## Page extract
— Begin —

Sample Compatibility & Compliance

The FRP platform is validated for use with Newtonian and weakly non-Newtonian fluids typical in life science workflows, including cell-laden hydrogels (≤ 5 mPa·s), lipid emulsions, and microdroplet carrier oils (e.g., HFE-7500). It is incompatible with particulate-laden suspensions > 5 µm median diameter or highly viscous polymer melts (> 500 mPa·s). All FLOW UNIT sensors are CE-marked and RoHS-compliant. The AIO software supports audit trail generation and electronic signature functionality aligned with FDA 21 CFR Part 11 requirements for regulated environments. Data export formats include CSV, HDF5, and MATLAB-compatible .mat files—facilitating traceability in GLP and early-stage GMP applications.

Software & Data Management

The Fluigent AIO (All-in-One) software v3.x serves as the unified interface for configuration, visualization, and data export. It provides simultaneous real-time graphs for all connected channels, customizable alarm thresholds (e.g., flow deviation > ±5%), and automated report generation with metadata embedding (operator ID, timestamp, sensor serial number, environmental log). Raw sensor data streams are buffered onboard the FLOWBOARD to prevent packet loss during high-frequency acquisition. Exported datasets include calibrated flow values (nL/min), raw ΔT signals (mK), heater power (mW), and internal temperature compensation coefficients—enabling post-hoc reprocessing and uncertainty budgeting per ISO/IEC 17025 guidelines.

Applications

• Droplet generation: Precise quantification of oil/water phase flow ratios in T-junction or flow-focusing geometries to stabilize monodisperse emulsion formation.
• Single-cell analysis: Monitoring perfusion rates in microfluidic trapping arrays to maintain physiological shear stress (< 0.5 Pa) during long-term live-cell imaging.
• Organ-on-a-chip: Validating endothelial barrier integrity via trans-endothelial flow resistance metrics under pulsatile flow profiles mimicking capillary hemodynamics.

— End —

## Tasks and exercises
• A. In the flow platform page, rewrite the passage that begins at "The Fluigent AIO" and stops after "ISO/IEC 17025 guidelines.", swapping "FLOWBOARD" for "control hub".
• B. Check each statement against the flow platform page and answer yes or no, quoting the words that settle it.
(i) The platform cannot be used with polymer melts thicker than 500 mPa·s.
(ii) Raw sensor data streams are buffered on the connected computer.
(iii) XLSX is one of the data export formats.
• C. Carry on writing the flow platform page from its last line.

## Source excerpt
— Begin —

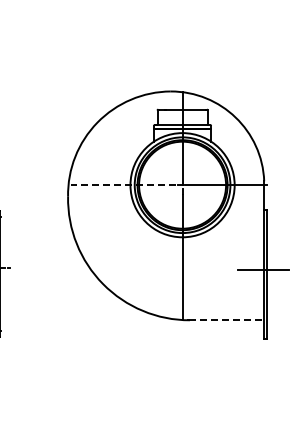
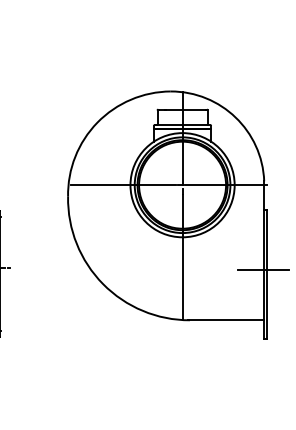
line at (122, 185): dashed -> solid
line at (227, 320): dashed -> solid
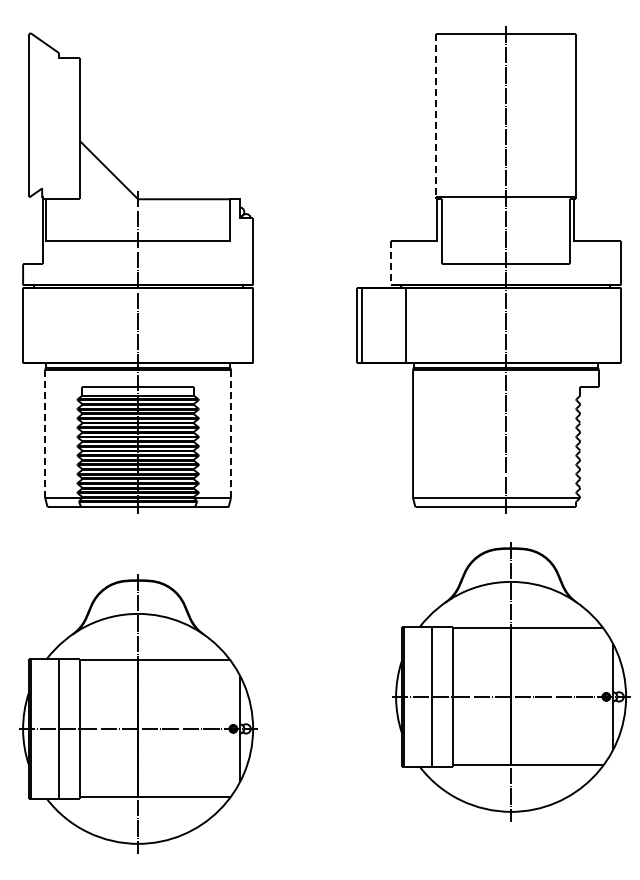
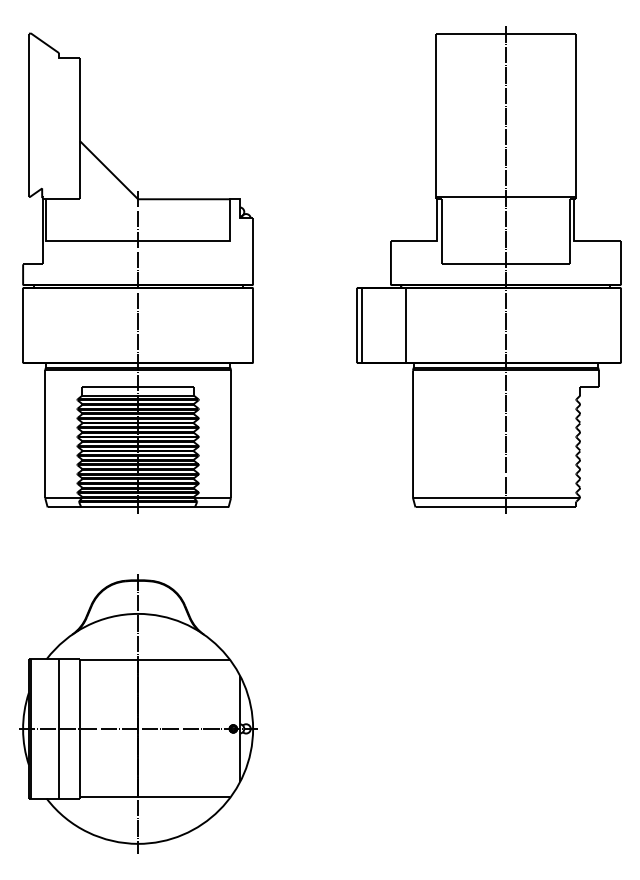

— End —

## Exercise responses
• A.
The Fluigent AIO (All-in-One) software v3.x serves as the unified interface for configuration, visualization, and data export. It provides simultaneous real-time graphs for all connected channels, customizable alarm thresholds (e.g., flow deviation > ±5%), and automated report generation with metadata embedding (operator ID, timestamp, sensor serial number, environmental log). Raw sensor data streams are buffered onboard the control hub to prevent packet loss during high-frequency acquisition. Exported datasets include calibrated flow values (nL/min), raw ΔT signals (mK), heater power (mW), and internal temperature compensation coefficients—enabling post-hoc reprocessing and uncertainty budgeting per ISO/IEC 17025 guidelines.

• B.
(i) Yes: "It is incompatible with particulate-laden suspensions > 5 µm median diameter or highly viscous polymer melts (> 500 mPa·s)."
(ii) No: "Raw sensor data streams are buffered onboard the FLOWBOARD to prevent packet loss during high-frequency acquisition."
(iii) No: "Data export formats include CSV, HDF5, and MATLAB-compatible .mat files"

• C.
• Microscale synthesis: Tracking reagent stoichiometry in segmented-flow reactors where residence time distribution depends critically on absolute flow accuracy.
• Rheological probing: Coupling with particle-tracking velocimetry (PTV) to derive local viscosity maps in viscoelastic biopolymer solutions under controlled extensional strain.

FAQ

Can the FRP system measure flow in gas-phase microchannels?
No. The FLOW UNIT is calibrated exclusively for liquid-phase applications; gas compressibility and thermal conductivity differences invalidate the TTOF model assumptions.
Is sensor recalibration required after changing fluid type?
For water-miscible Newtonian fluids within ±20% density/viscosity deviation from calibration standards (e.g., PBS vs. 10% sucrose), no recalibration is needed. Significant deviations (e.g., ethanol or DMSO) require user-defined fluid property input in AIO software.
What is the minimum recommended inner diameter for tubing interfaced with FLOW UNIT?
Fluigent specifies 100 µm ID fused silica or PEEK tubing for optimal laminar flow development and pressure drop management; larger IDs (>500 µm) may compromise spatial resolution of thermal detection.
Does the FLOWBOARD support Ethernet or analog I/O for industrial PLC integration?
No. Communication is USB 2.0 only. Analog voltage output (0–5 V) is available via optional DAQ module (sold separately); native Ethernet or Modbus support is not implemented.
How is long-term stability verified during continuous operation?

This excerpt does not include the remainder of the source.